So, will hard Brexit ‘turbo-charge’ our economy? Part II

In a piece released this week , Patrick Minford and his co-author argue that the UK should unilaterally reduce trade barriers, because this would lower import prices. Moreover, by subjecting UK producers to unfettered competition from abroad, UK food growers and manufacturers would be forced to become more competitive, further lowering prices for UK consumers.

Post Date
24 August, 2017
Reading Time
4 min read

In a piece released this week , Patrick Minford and his co-author argue that the UK should unilaterally reduce trade barriers, because this would lower import prices. Moreover, by subjecting UK producers to unfettered competition from abroad, UK food growers and manufacturers would be forced to become more competitive, further lowering prices for UK consumers.

At first glance, this all seems rather plausible – but, as I began exploring in the first of this series of rebuttals, it is a dangerously simplistic argument that ignores how trade actually works and what matters for UK living standards.

Competition can indeed bring down prices, but competition needs to be fair. Some foreign firms from outside the EU can produce more cheaply because they pollute or treat workers in ways that we find unacceptable. If we unilaterally open up to all imports, we are exposing our domestic producers to competition from countries who undercut our environmental or labour standards. In the short-term that might put a lot of UK firms out of business (as Minford has acknowledged in the past) and cost many UK workers their jobs. In the longer term, it might also lead to reductions in wages due to lower demand for labour in the UK.

One of the great achievements of the single market has been to create a level playing field for fair competition across the EEA, ensuring that single market members do not undercut one another’s labour or environmental standards. We want firms to compete on efficiency and technology, not engage in a race to the bottom on holiday pay or maternity leave, or on emitting greenhouse gases.

Membership in the single market has opened up the UK to the competition of the other 27 member states, with their 450 million consumers, and has been beneficial both to UK consumers and to UK firms. There is evidence that it has brought down prices*, as well as giving our most productive firms and industries unrivalled access to a large and lucrative export market, especially for services. The single market does a lot to ensure that members have meaningful market access, for example by guaranteeing access to one another’s public procurement markets. Services are particularly important for the UK, as they make up more than 80% of our economy, and more than 50% of our exports by value-added.

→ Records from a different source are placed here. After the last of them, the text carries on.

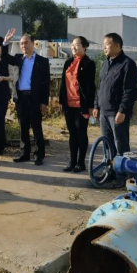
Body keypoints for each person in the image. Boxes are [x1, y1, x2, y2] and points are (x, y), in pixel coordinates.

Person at [93, 33, 137, 159]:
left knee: (120, 145)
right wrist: (96, 106)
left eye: (107, 44)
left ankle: (122, 170)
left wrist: (122, 110)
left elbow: (130, 91)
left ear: (117, 46)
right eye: (103, 45)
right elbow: (100, 87)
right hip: (104, 111)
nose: (104, 47)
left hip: (117, 112)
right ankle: (109, 168)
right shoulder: (105, 64)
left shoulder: (127, 64)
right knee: (107, 145)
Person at [11, 34, 51, 166]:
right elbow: (4, 57)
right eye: (22, 43)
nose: (24, 46)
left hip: (34, 98)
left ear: (33, 43)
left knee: (36, 127)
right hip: (21, 98)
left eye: (26, 43)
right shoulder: (18, 59)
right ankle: (25, 153)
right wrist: (5, 42)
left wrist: (44, 102)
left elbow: (46, 84)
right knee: (23, 126)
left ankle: (39, 155)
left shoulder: (42, 61)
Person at [59, 36, 96, 173]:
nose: (73, 47)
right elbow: (63, 83)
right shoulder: (68, 62)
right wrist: (61, 100)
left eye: (77, 45)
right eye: (72, 45)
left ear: (84, 47)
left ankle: (81, 163)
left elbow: (90, 87)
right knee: (72, 134)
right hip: (68, 104)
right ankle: (72, 161)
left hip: (81, 105)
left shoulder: (89, 63)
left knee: (81, 133)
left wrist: (90, 106)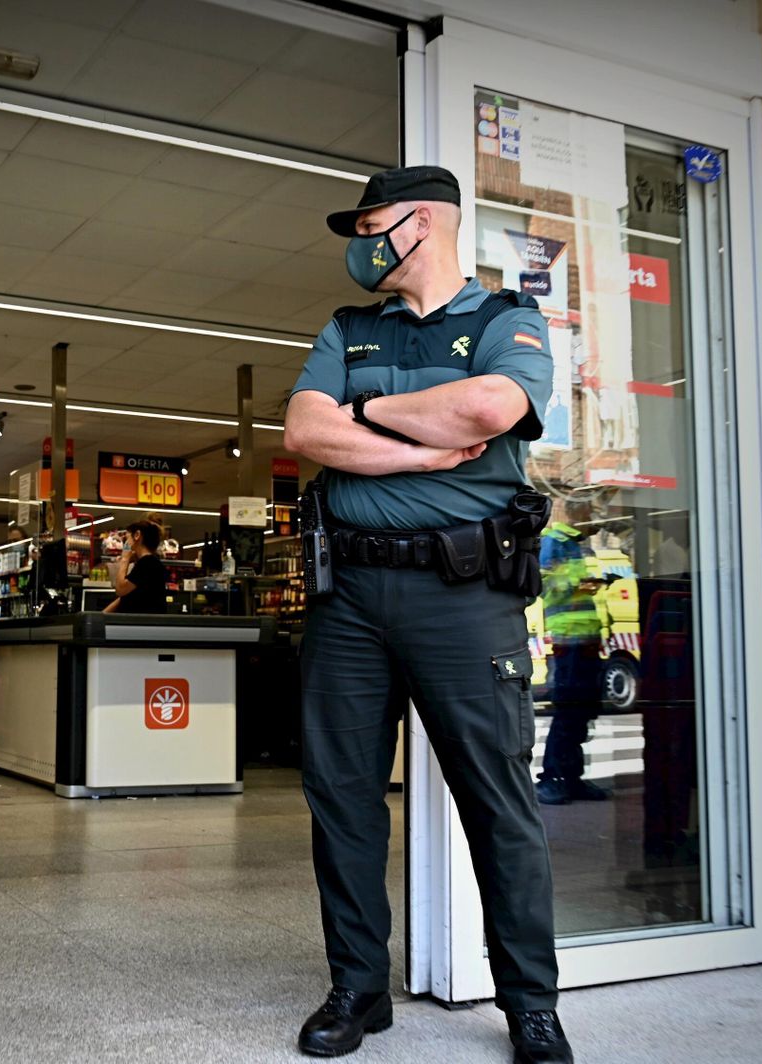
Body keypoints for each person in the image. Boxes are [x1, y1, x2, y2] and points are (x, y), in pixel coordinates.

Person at [283, 165, 574, 1063]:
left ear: (421, 222)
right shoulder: (348, 327)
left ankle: (530, 1004)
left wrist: (363, 412)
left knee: (497, 802)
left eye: (370, 222)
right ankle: (357, 989)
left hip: (464, 599)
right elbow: (303, 433)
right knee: (343, 800)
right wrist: (415, 450)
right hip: (351, 600)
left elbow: (491, 406)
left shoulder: (503, 322)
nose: (360, 240)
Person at [537, 494, 610, 806]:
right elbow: (548, 584)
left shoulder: (582, 545)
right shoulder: (555, 542)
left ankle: (572, 778)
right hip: (567, 640)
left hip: (588, 640)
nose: (597, 518)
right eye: (593, 512)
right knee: (567, 711)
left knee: (582, 711)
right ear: (577, 512)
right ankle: (551, 778)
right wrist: (592, 582)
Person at [103, 521, 167, 614]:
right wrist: (101, 616)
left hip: (143, 625)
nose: (126, 544)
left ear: (137, 535)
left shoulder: (148, 563)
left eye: (127, 538)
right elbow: (126, 597)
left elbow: (120, 589)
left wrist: (125, 558)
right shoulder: (146, 562)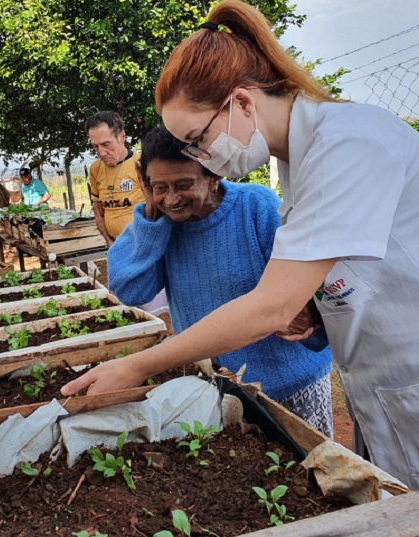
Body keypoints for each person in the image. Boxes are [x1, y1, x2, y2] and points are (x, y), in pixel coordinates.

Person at [63, 0, 419, 495]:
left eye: (198, 140)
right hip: (392, 381)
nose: (202, 158)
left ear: (242, 103)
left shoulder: (350, 143)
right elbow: (339, 276)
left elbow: (271, 305)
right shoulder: (302, 158)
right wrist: (316, 310)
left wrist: (138, 364)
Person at [108, 126, 334, 436]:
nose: (171, 199)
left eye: (184, 184)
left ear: (214, 175)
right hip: (219, 391)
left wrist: (308, 315)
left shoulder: (257, 207)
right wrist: (151, 218)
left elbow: (311, 295)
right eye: (159, 186)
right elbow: (130, 290)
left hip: (290, 386)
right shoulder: (161, 223)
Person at [85, 111, 145, 247]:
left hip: (142, 243)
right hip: (115, 244)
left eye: (106, 144)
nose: (101, 153)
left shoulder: (141, 165)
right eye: (95, 146)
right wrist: (108, 240)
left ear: (122, 136)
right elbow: (99, 211)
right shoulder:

Second, even if import prices were to decrease when measured in US dollars or Euros, they would have to make up the ground that has already been lost through Sterling’s depreciation. Since the Referendum, the pound has declined by 17% against the Euro and a bit less (13%) against the US dollar. The weaker pound has made imports more expensive, which has already fed into rising inflation. Rising prices from the Brexit-induced fall in the pound are already eroding UK living standards.

Finally, Minford assumes rather large benefits to increasing competition in the UK and getting rid of ‘harmful’ regulation. But the UK is already ranked as having among the most lightly regulated and competitive product and labour markets among advanced economies, by a wide range of highly respected international organisations, such as the OECD or the World Economic Forum. Even if there were a consensus in the UK that further deregulating our labour and product markets is a good idea – and there is not – it is hard to see how we would make many gains, unless we lower our labour and environmental standards to emerging market levels. But would we really want to go back to the toxic smog of 1952? Or to the days before workers had a statutory right to 20 days of paid holiday?

Even if there were a consensus or even a majority for undercutting EU labour and environmental standards, such a policy would be self-defeating. It would lock us out of EU markets, as the remaining EU-27 member states would be highly unlikely to agree to the kind of deep and comprehensive free trade agreement the UK government is seeking, if that meant exposing EU-27 members to unfair competition from our firms.

Minford’s view is overly simplistic in a final important way. The goal of economic policy should be to improve living standards. Paid holidays, a safe workplace, clean air to breathe and water to drink, access to top quality healthcare and education are all important for the living standards of UK workers and consumers. Cheaper goods are only one part of living standards – and it’s not even clear that Minford’s  plan would deliver those.

*See Breinlich, Dhingra and Ottaviano, 2016, “How Have the EU’s Trade Agreements Impacted on Consumers,” London School of Economics Centre for Economic Performance Discussion Paper 1417.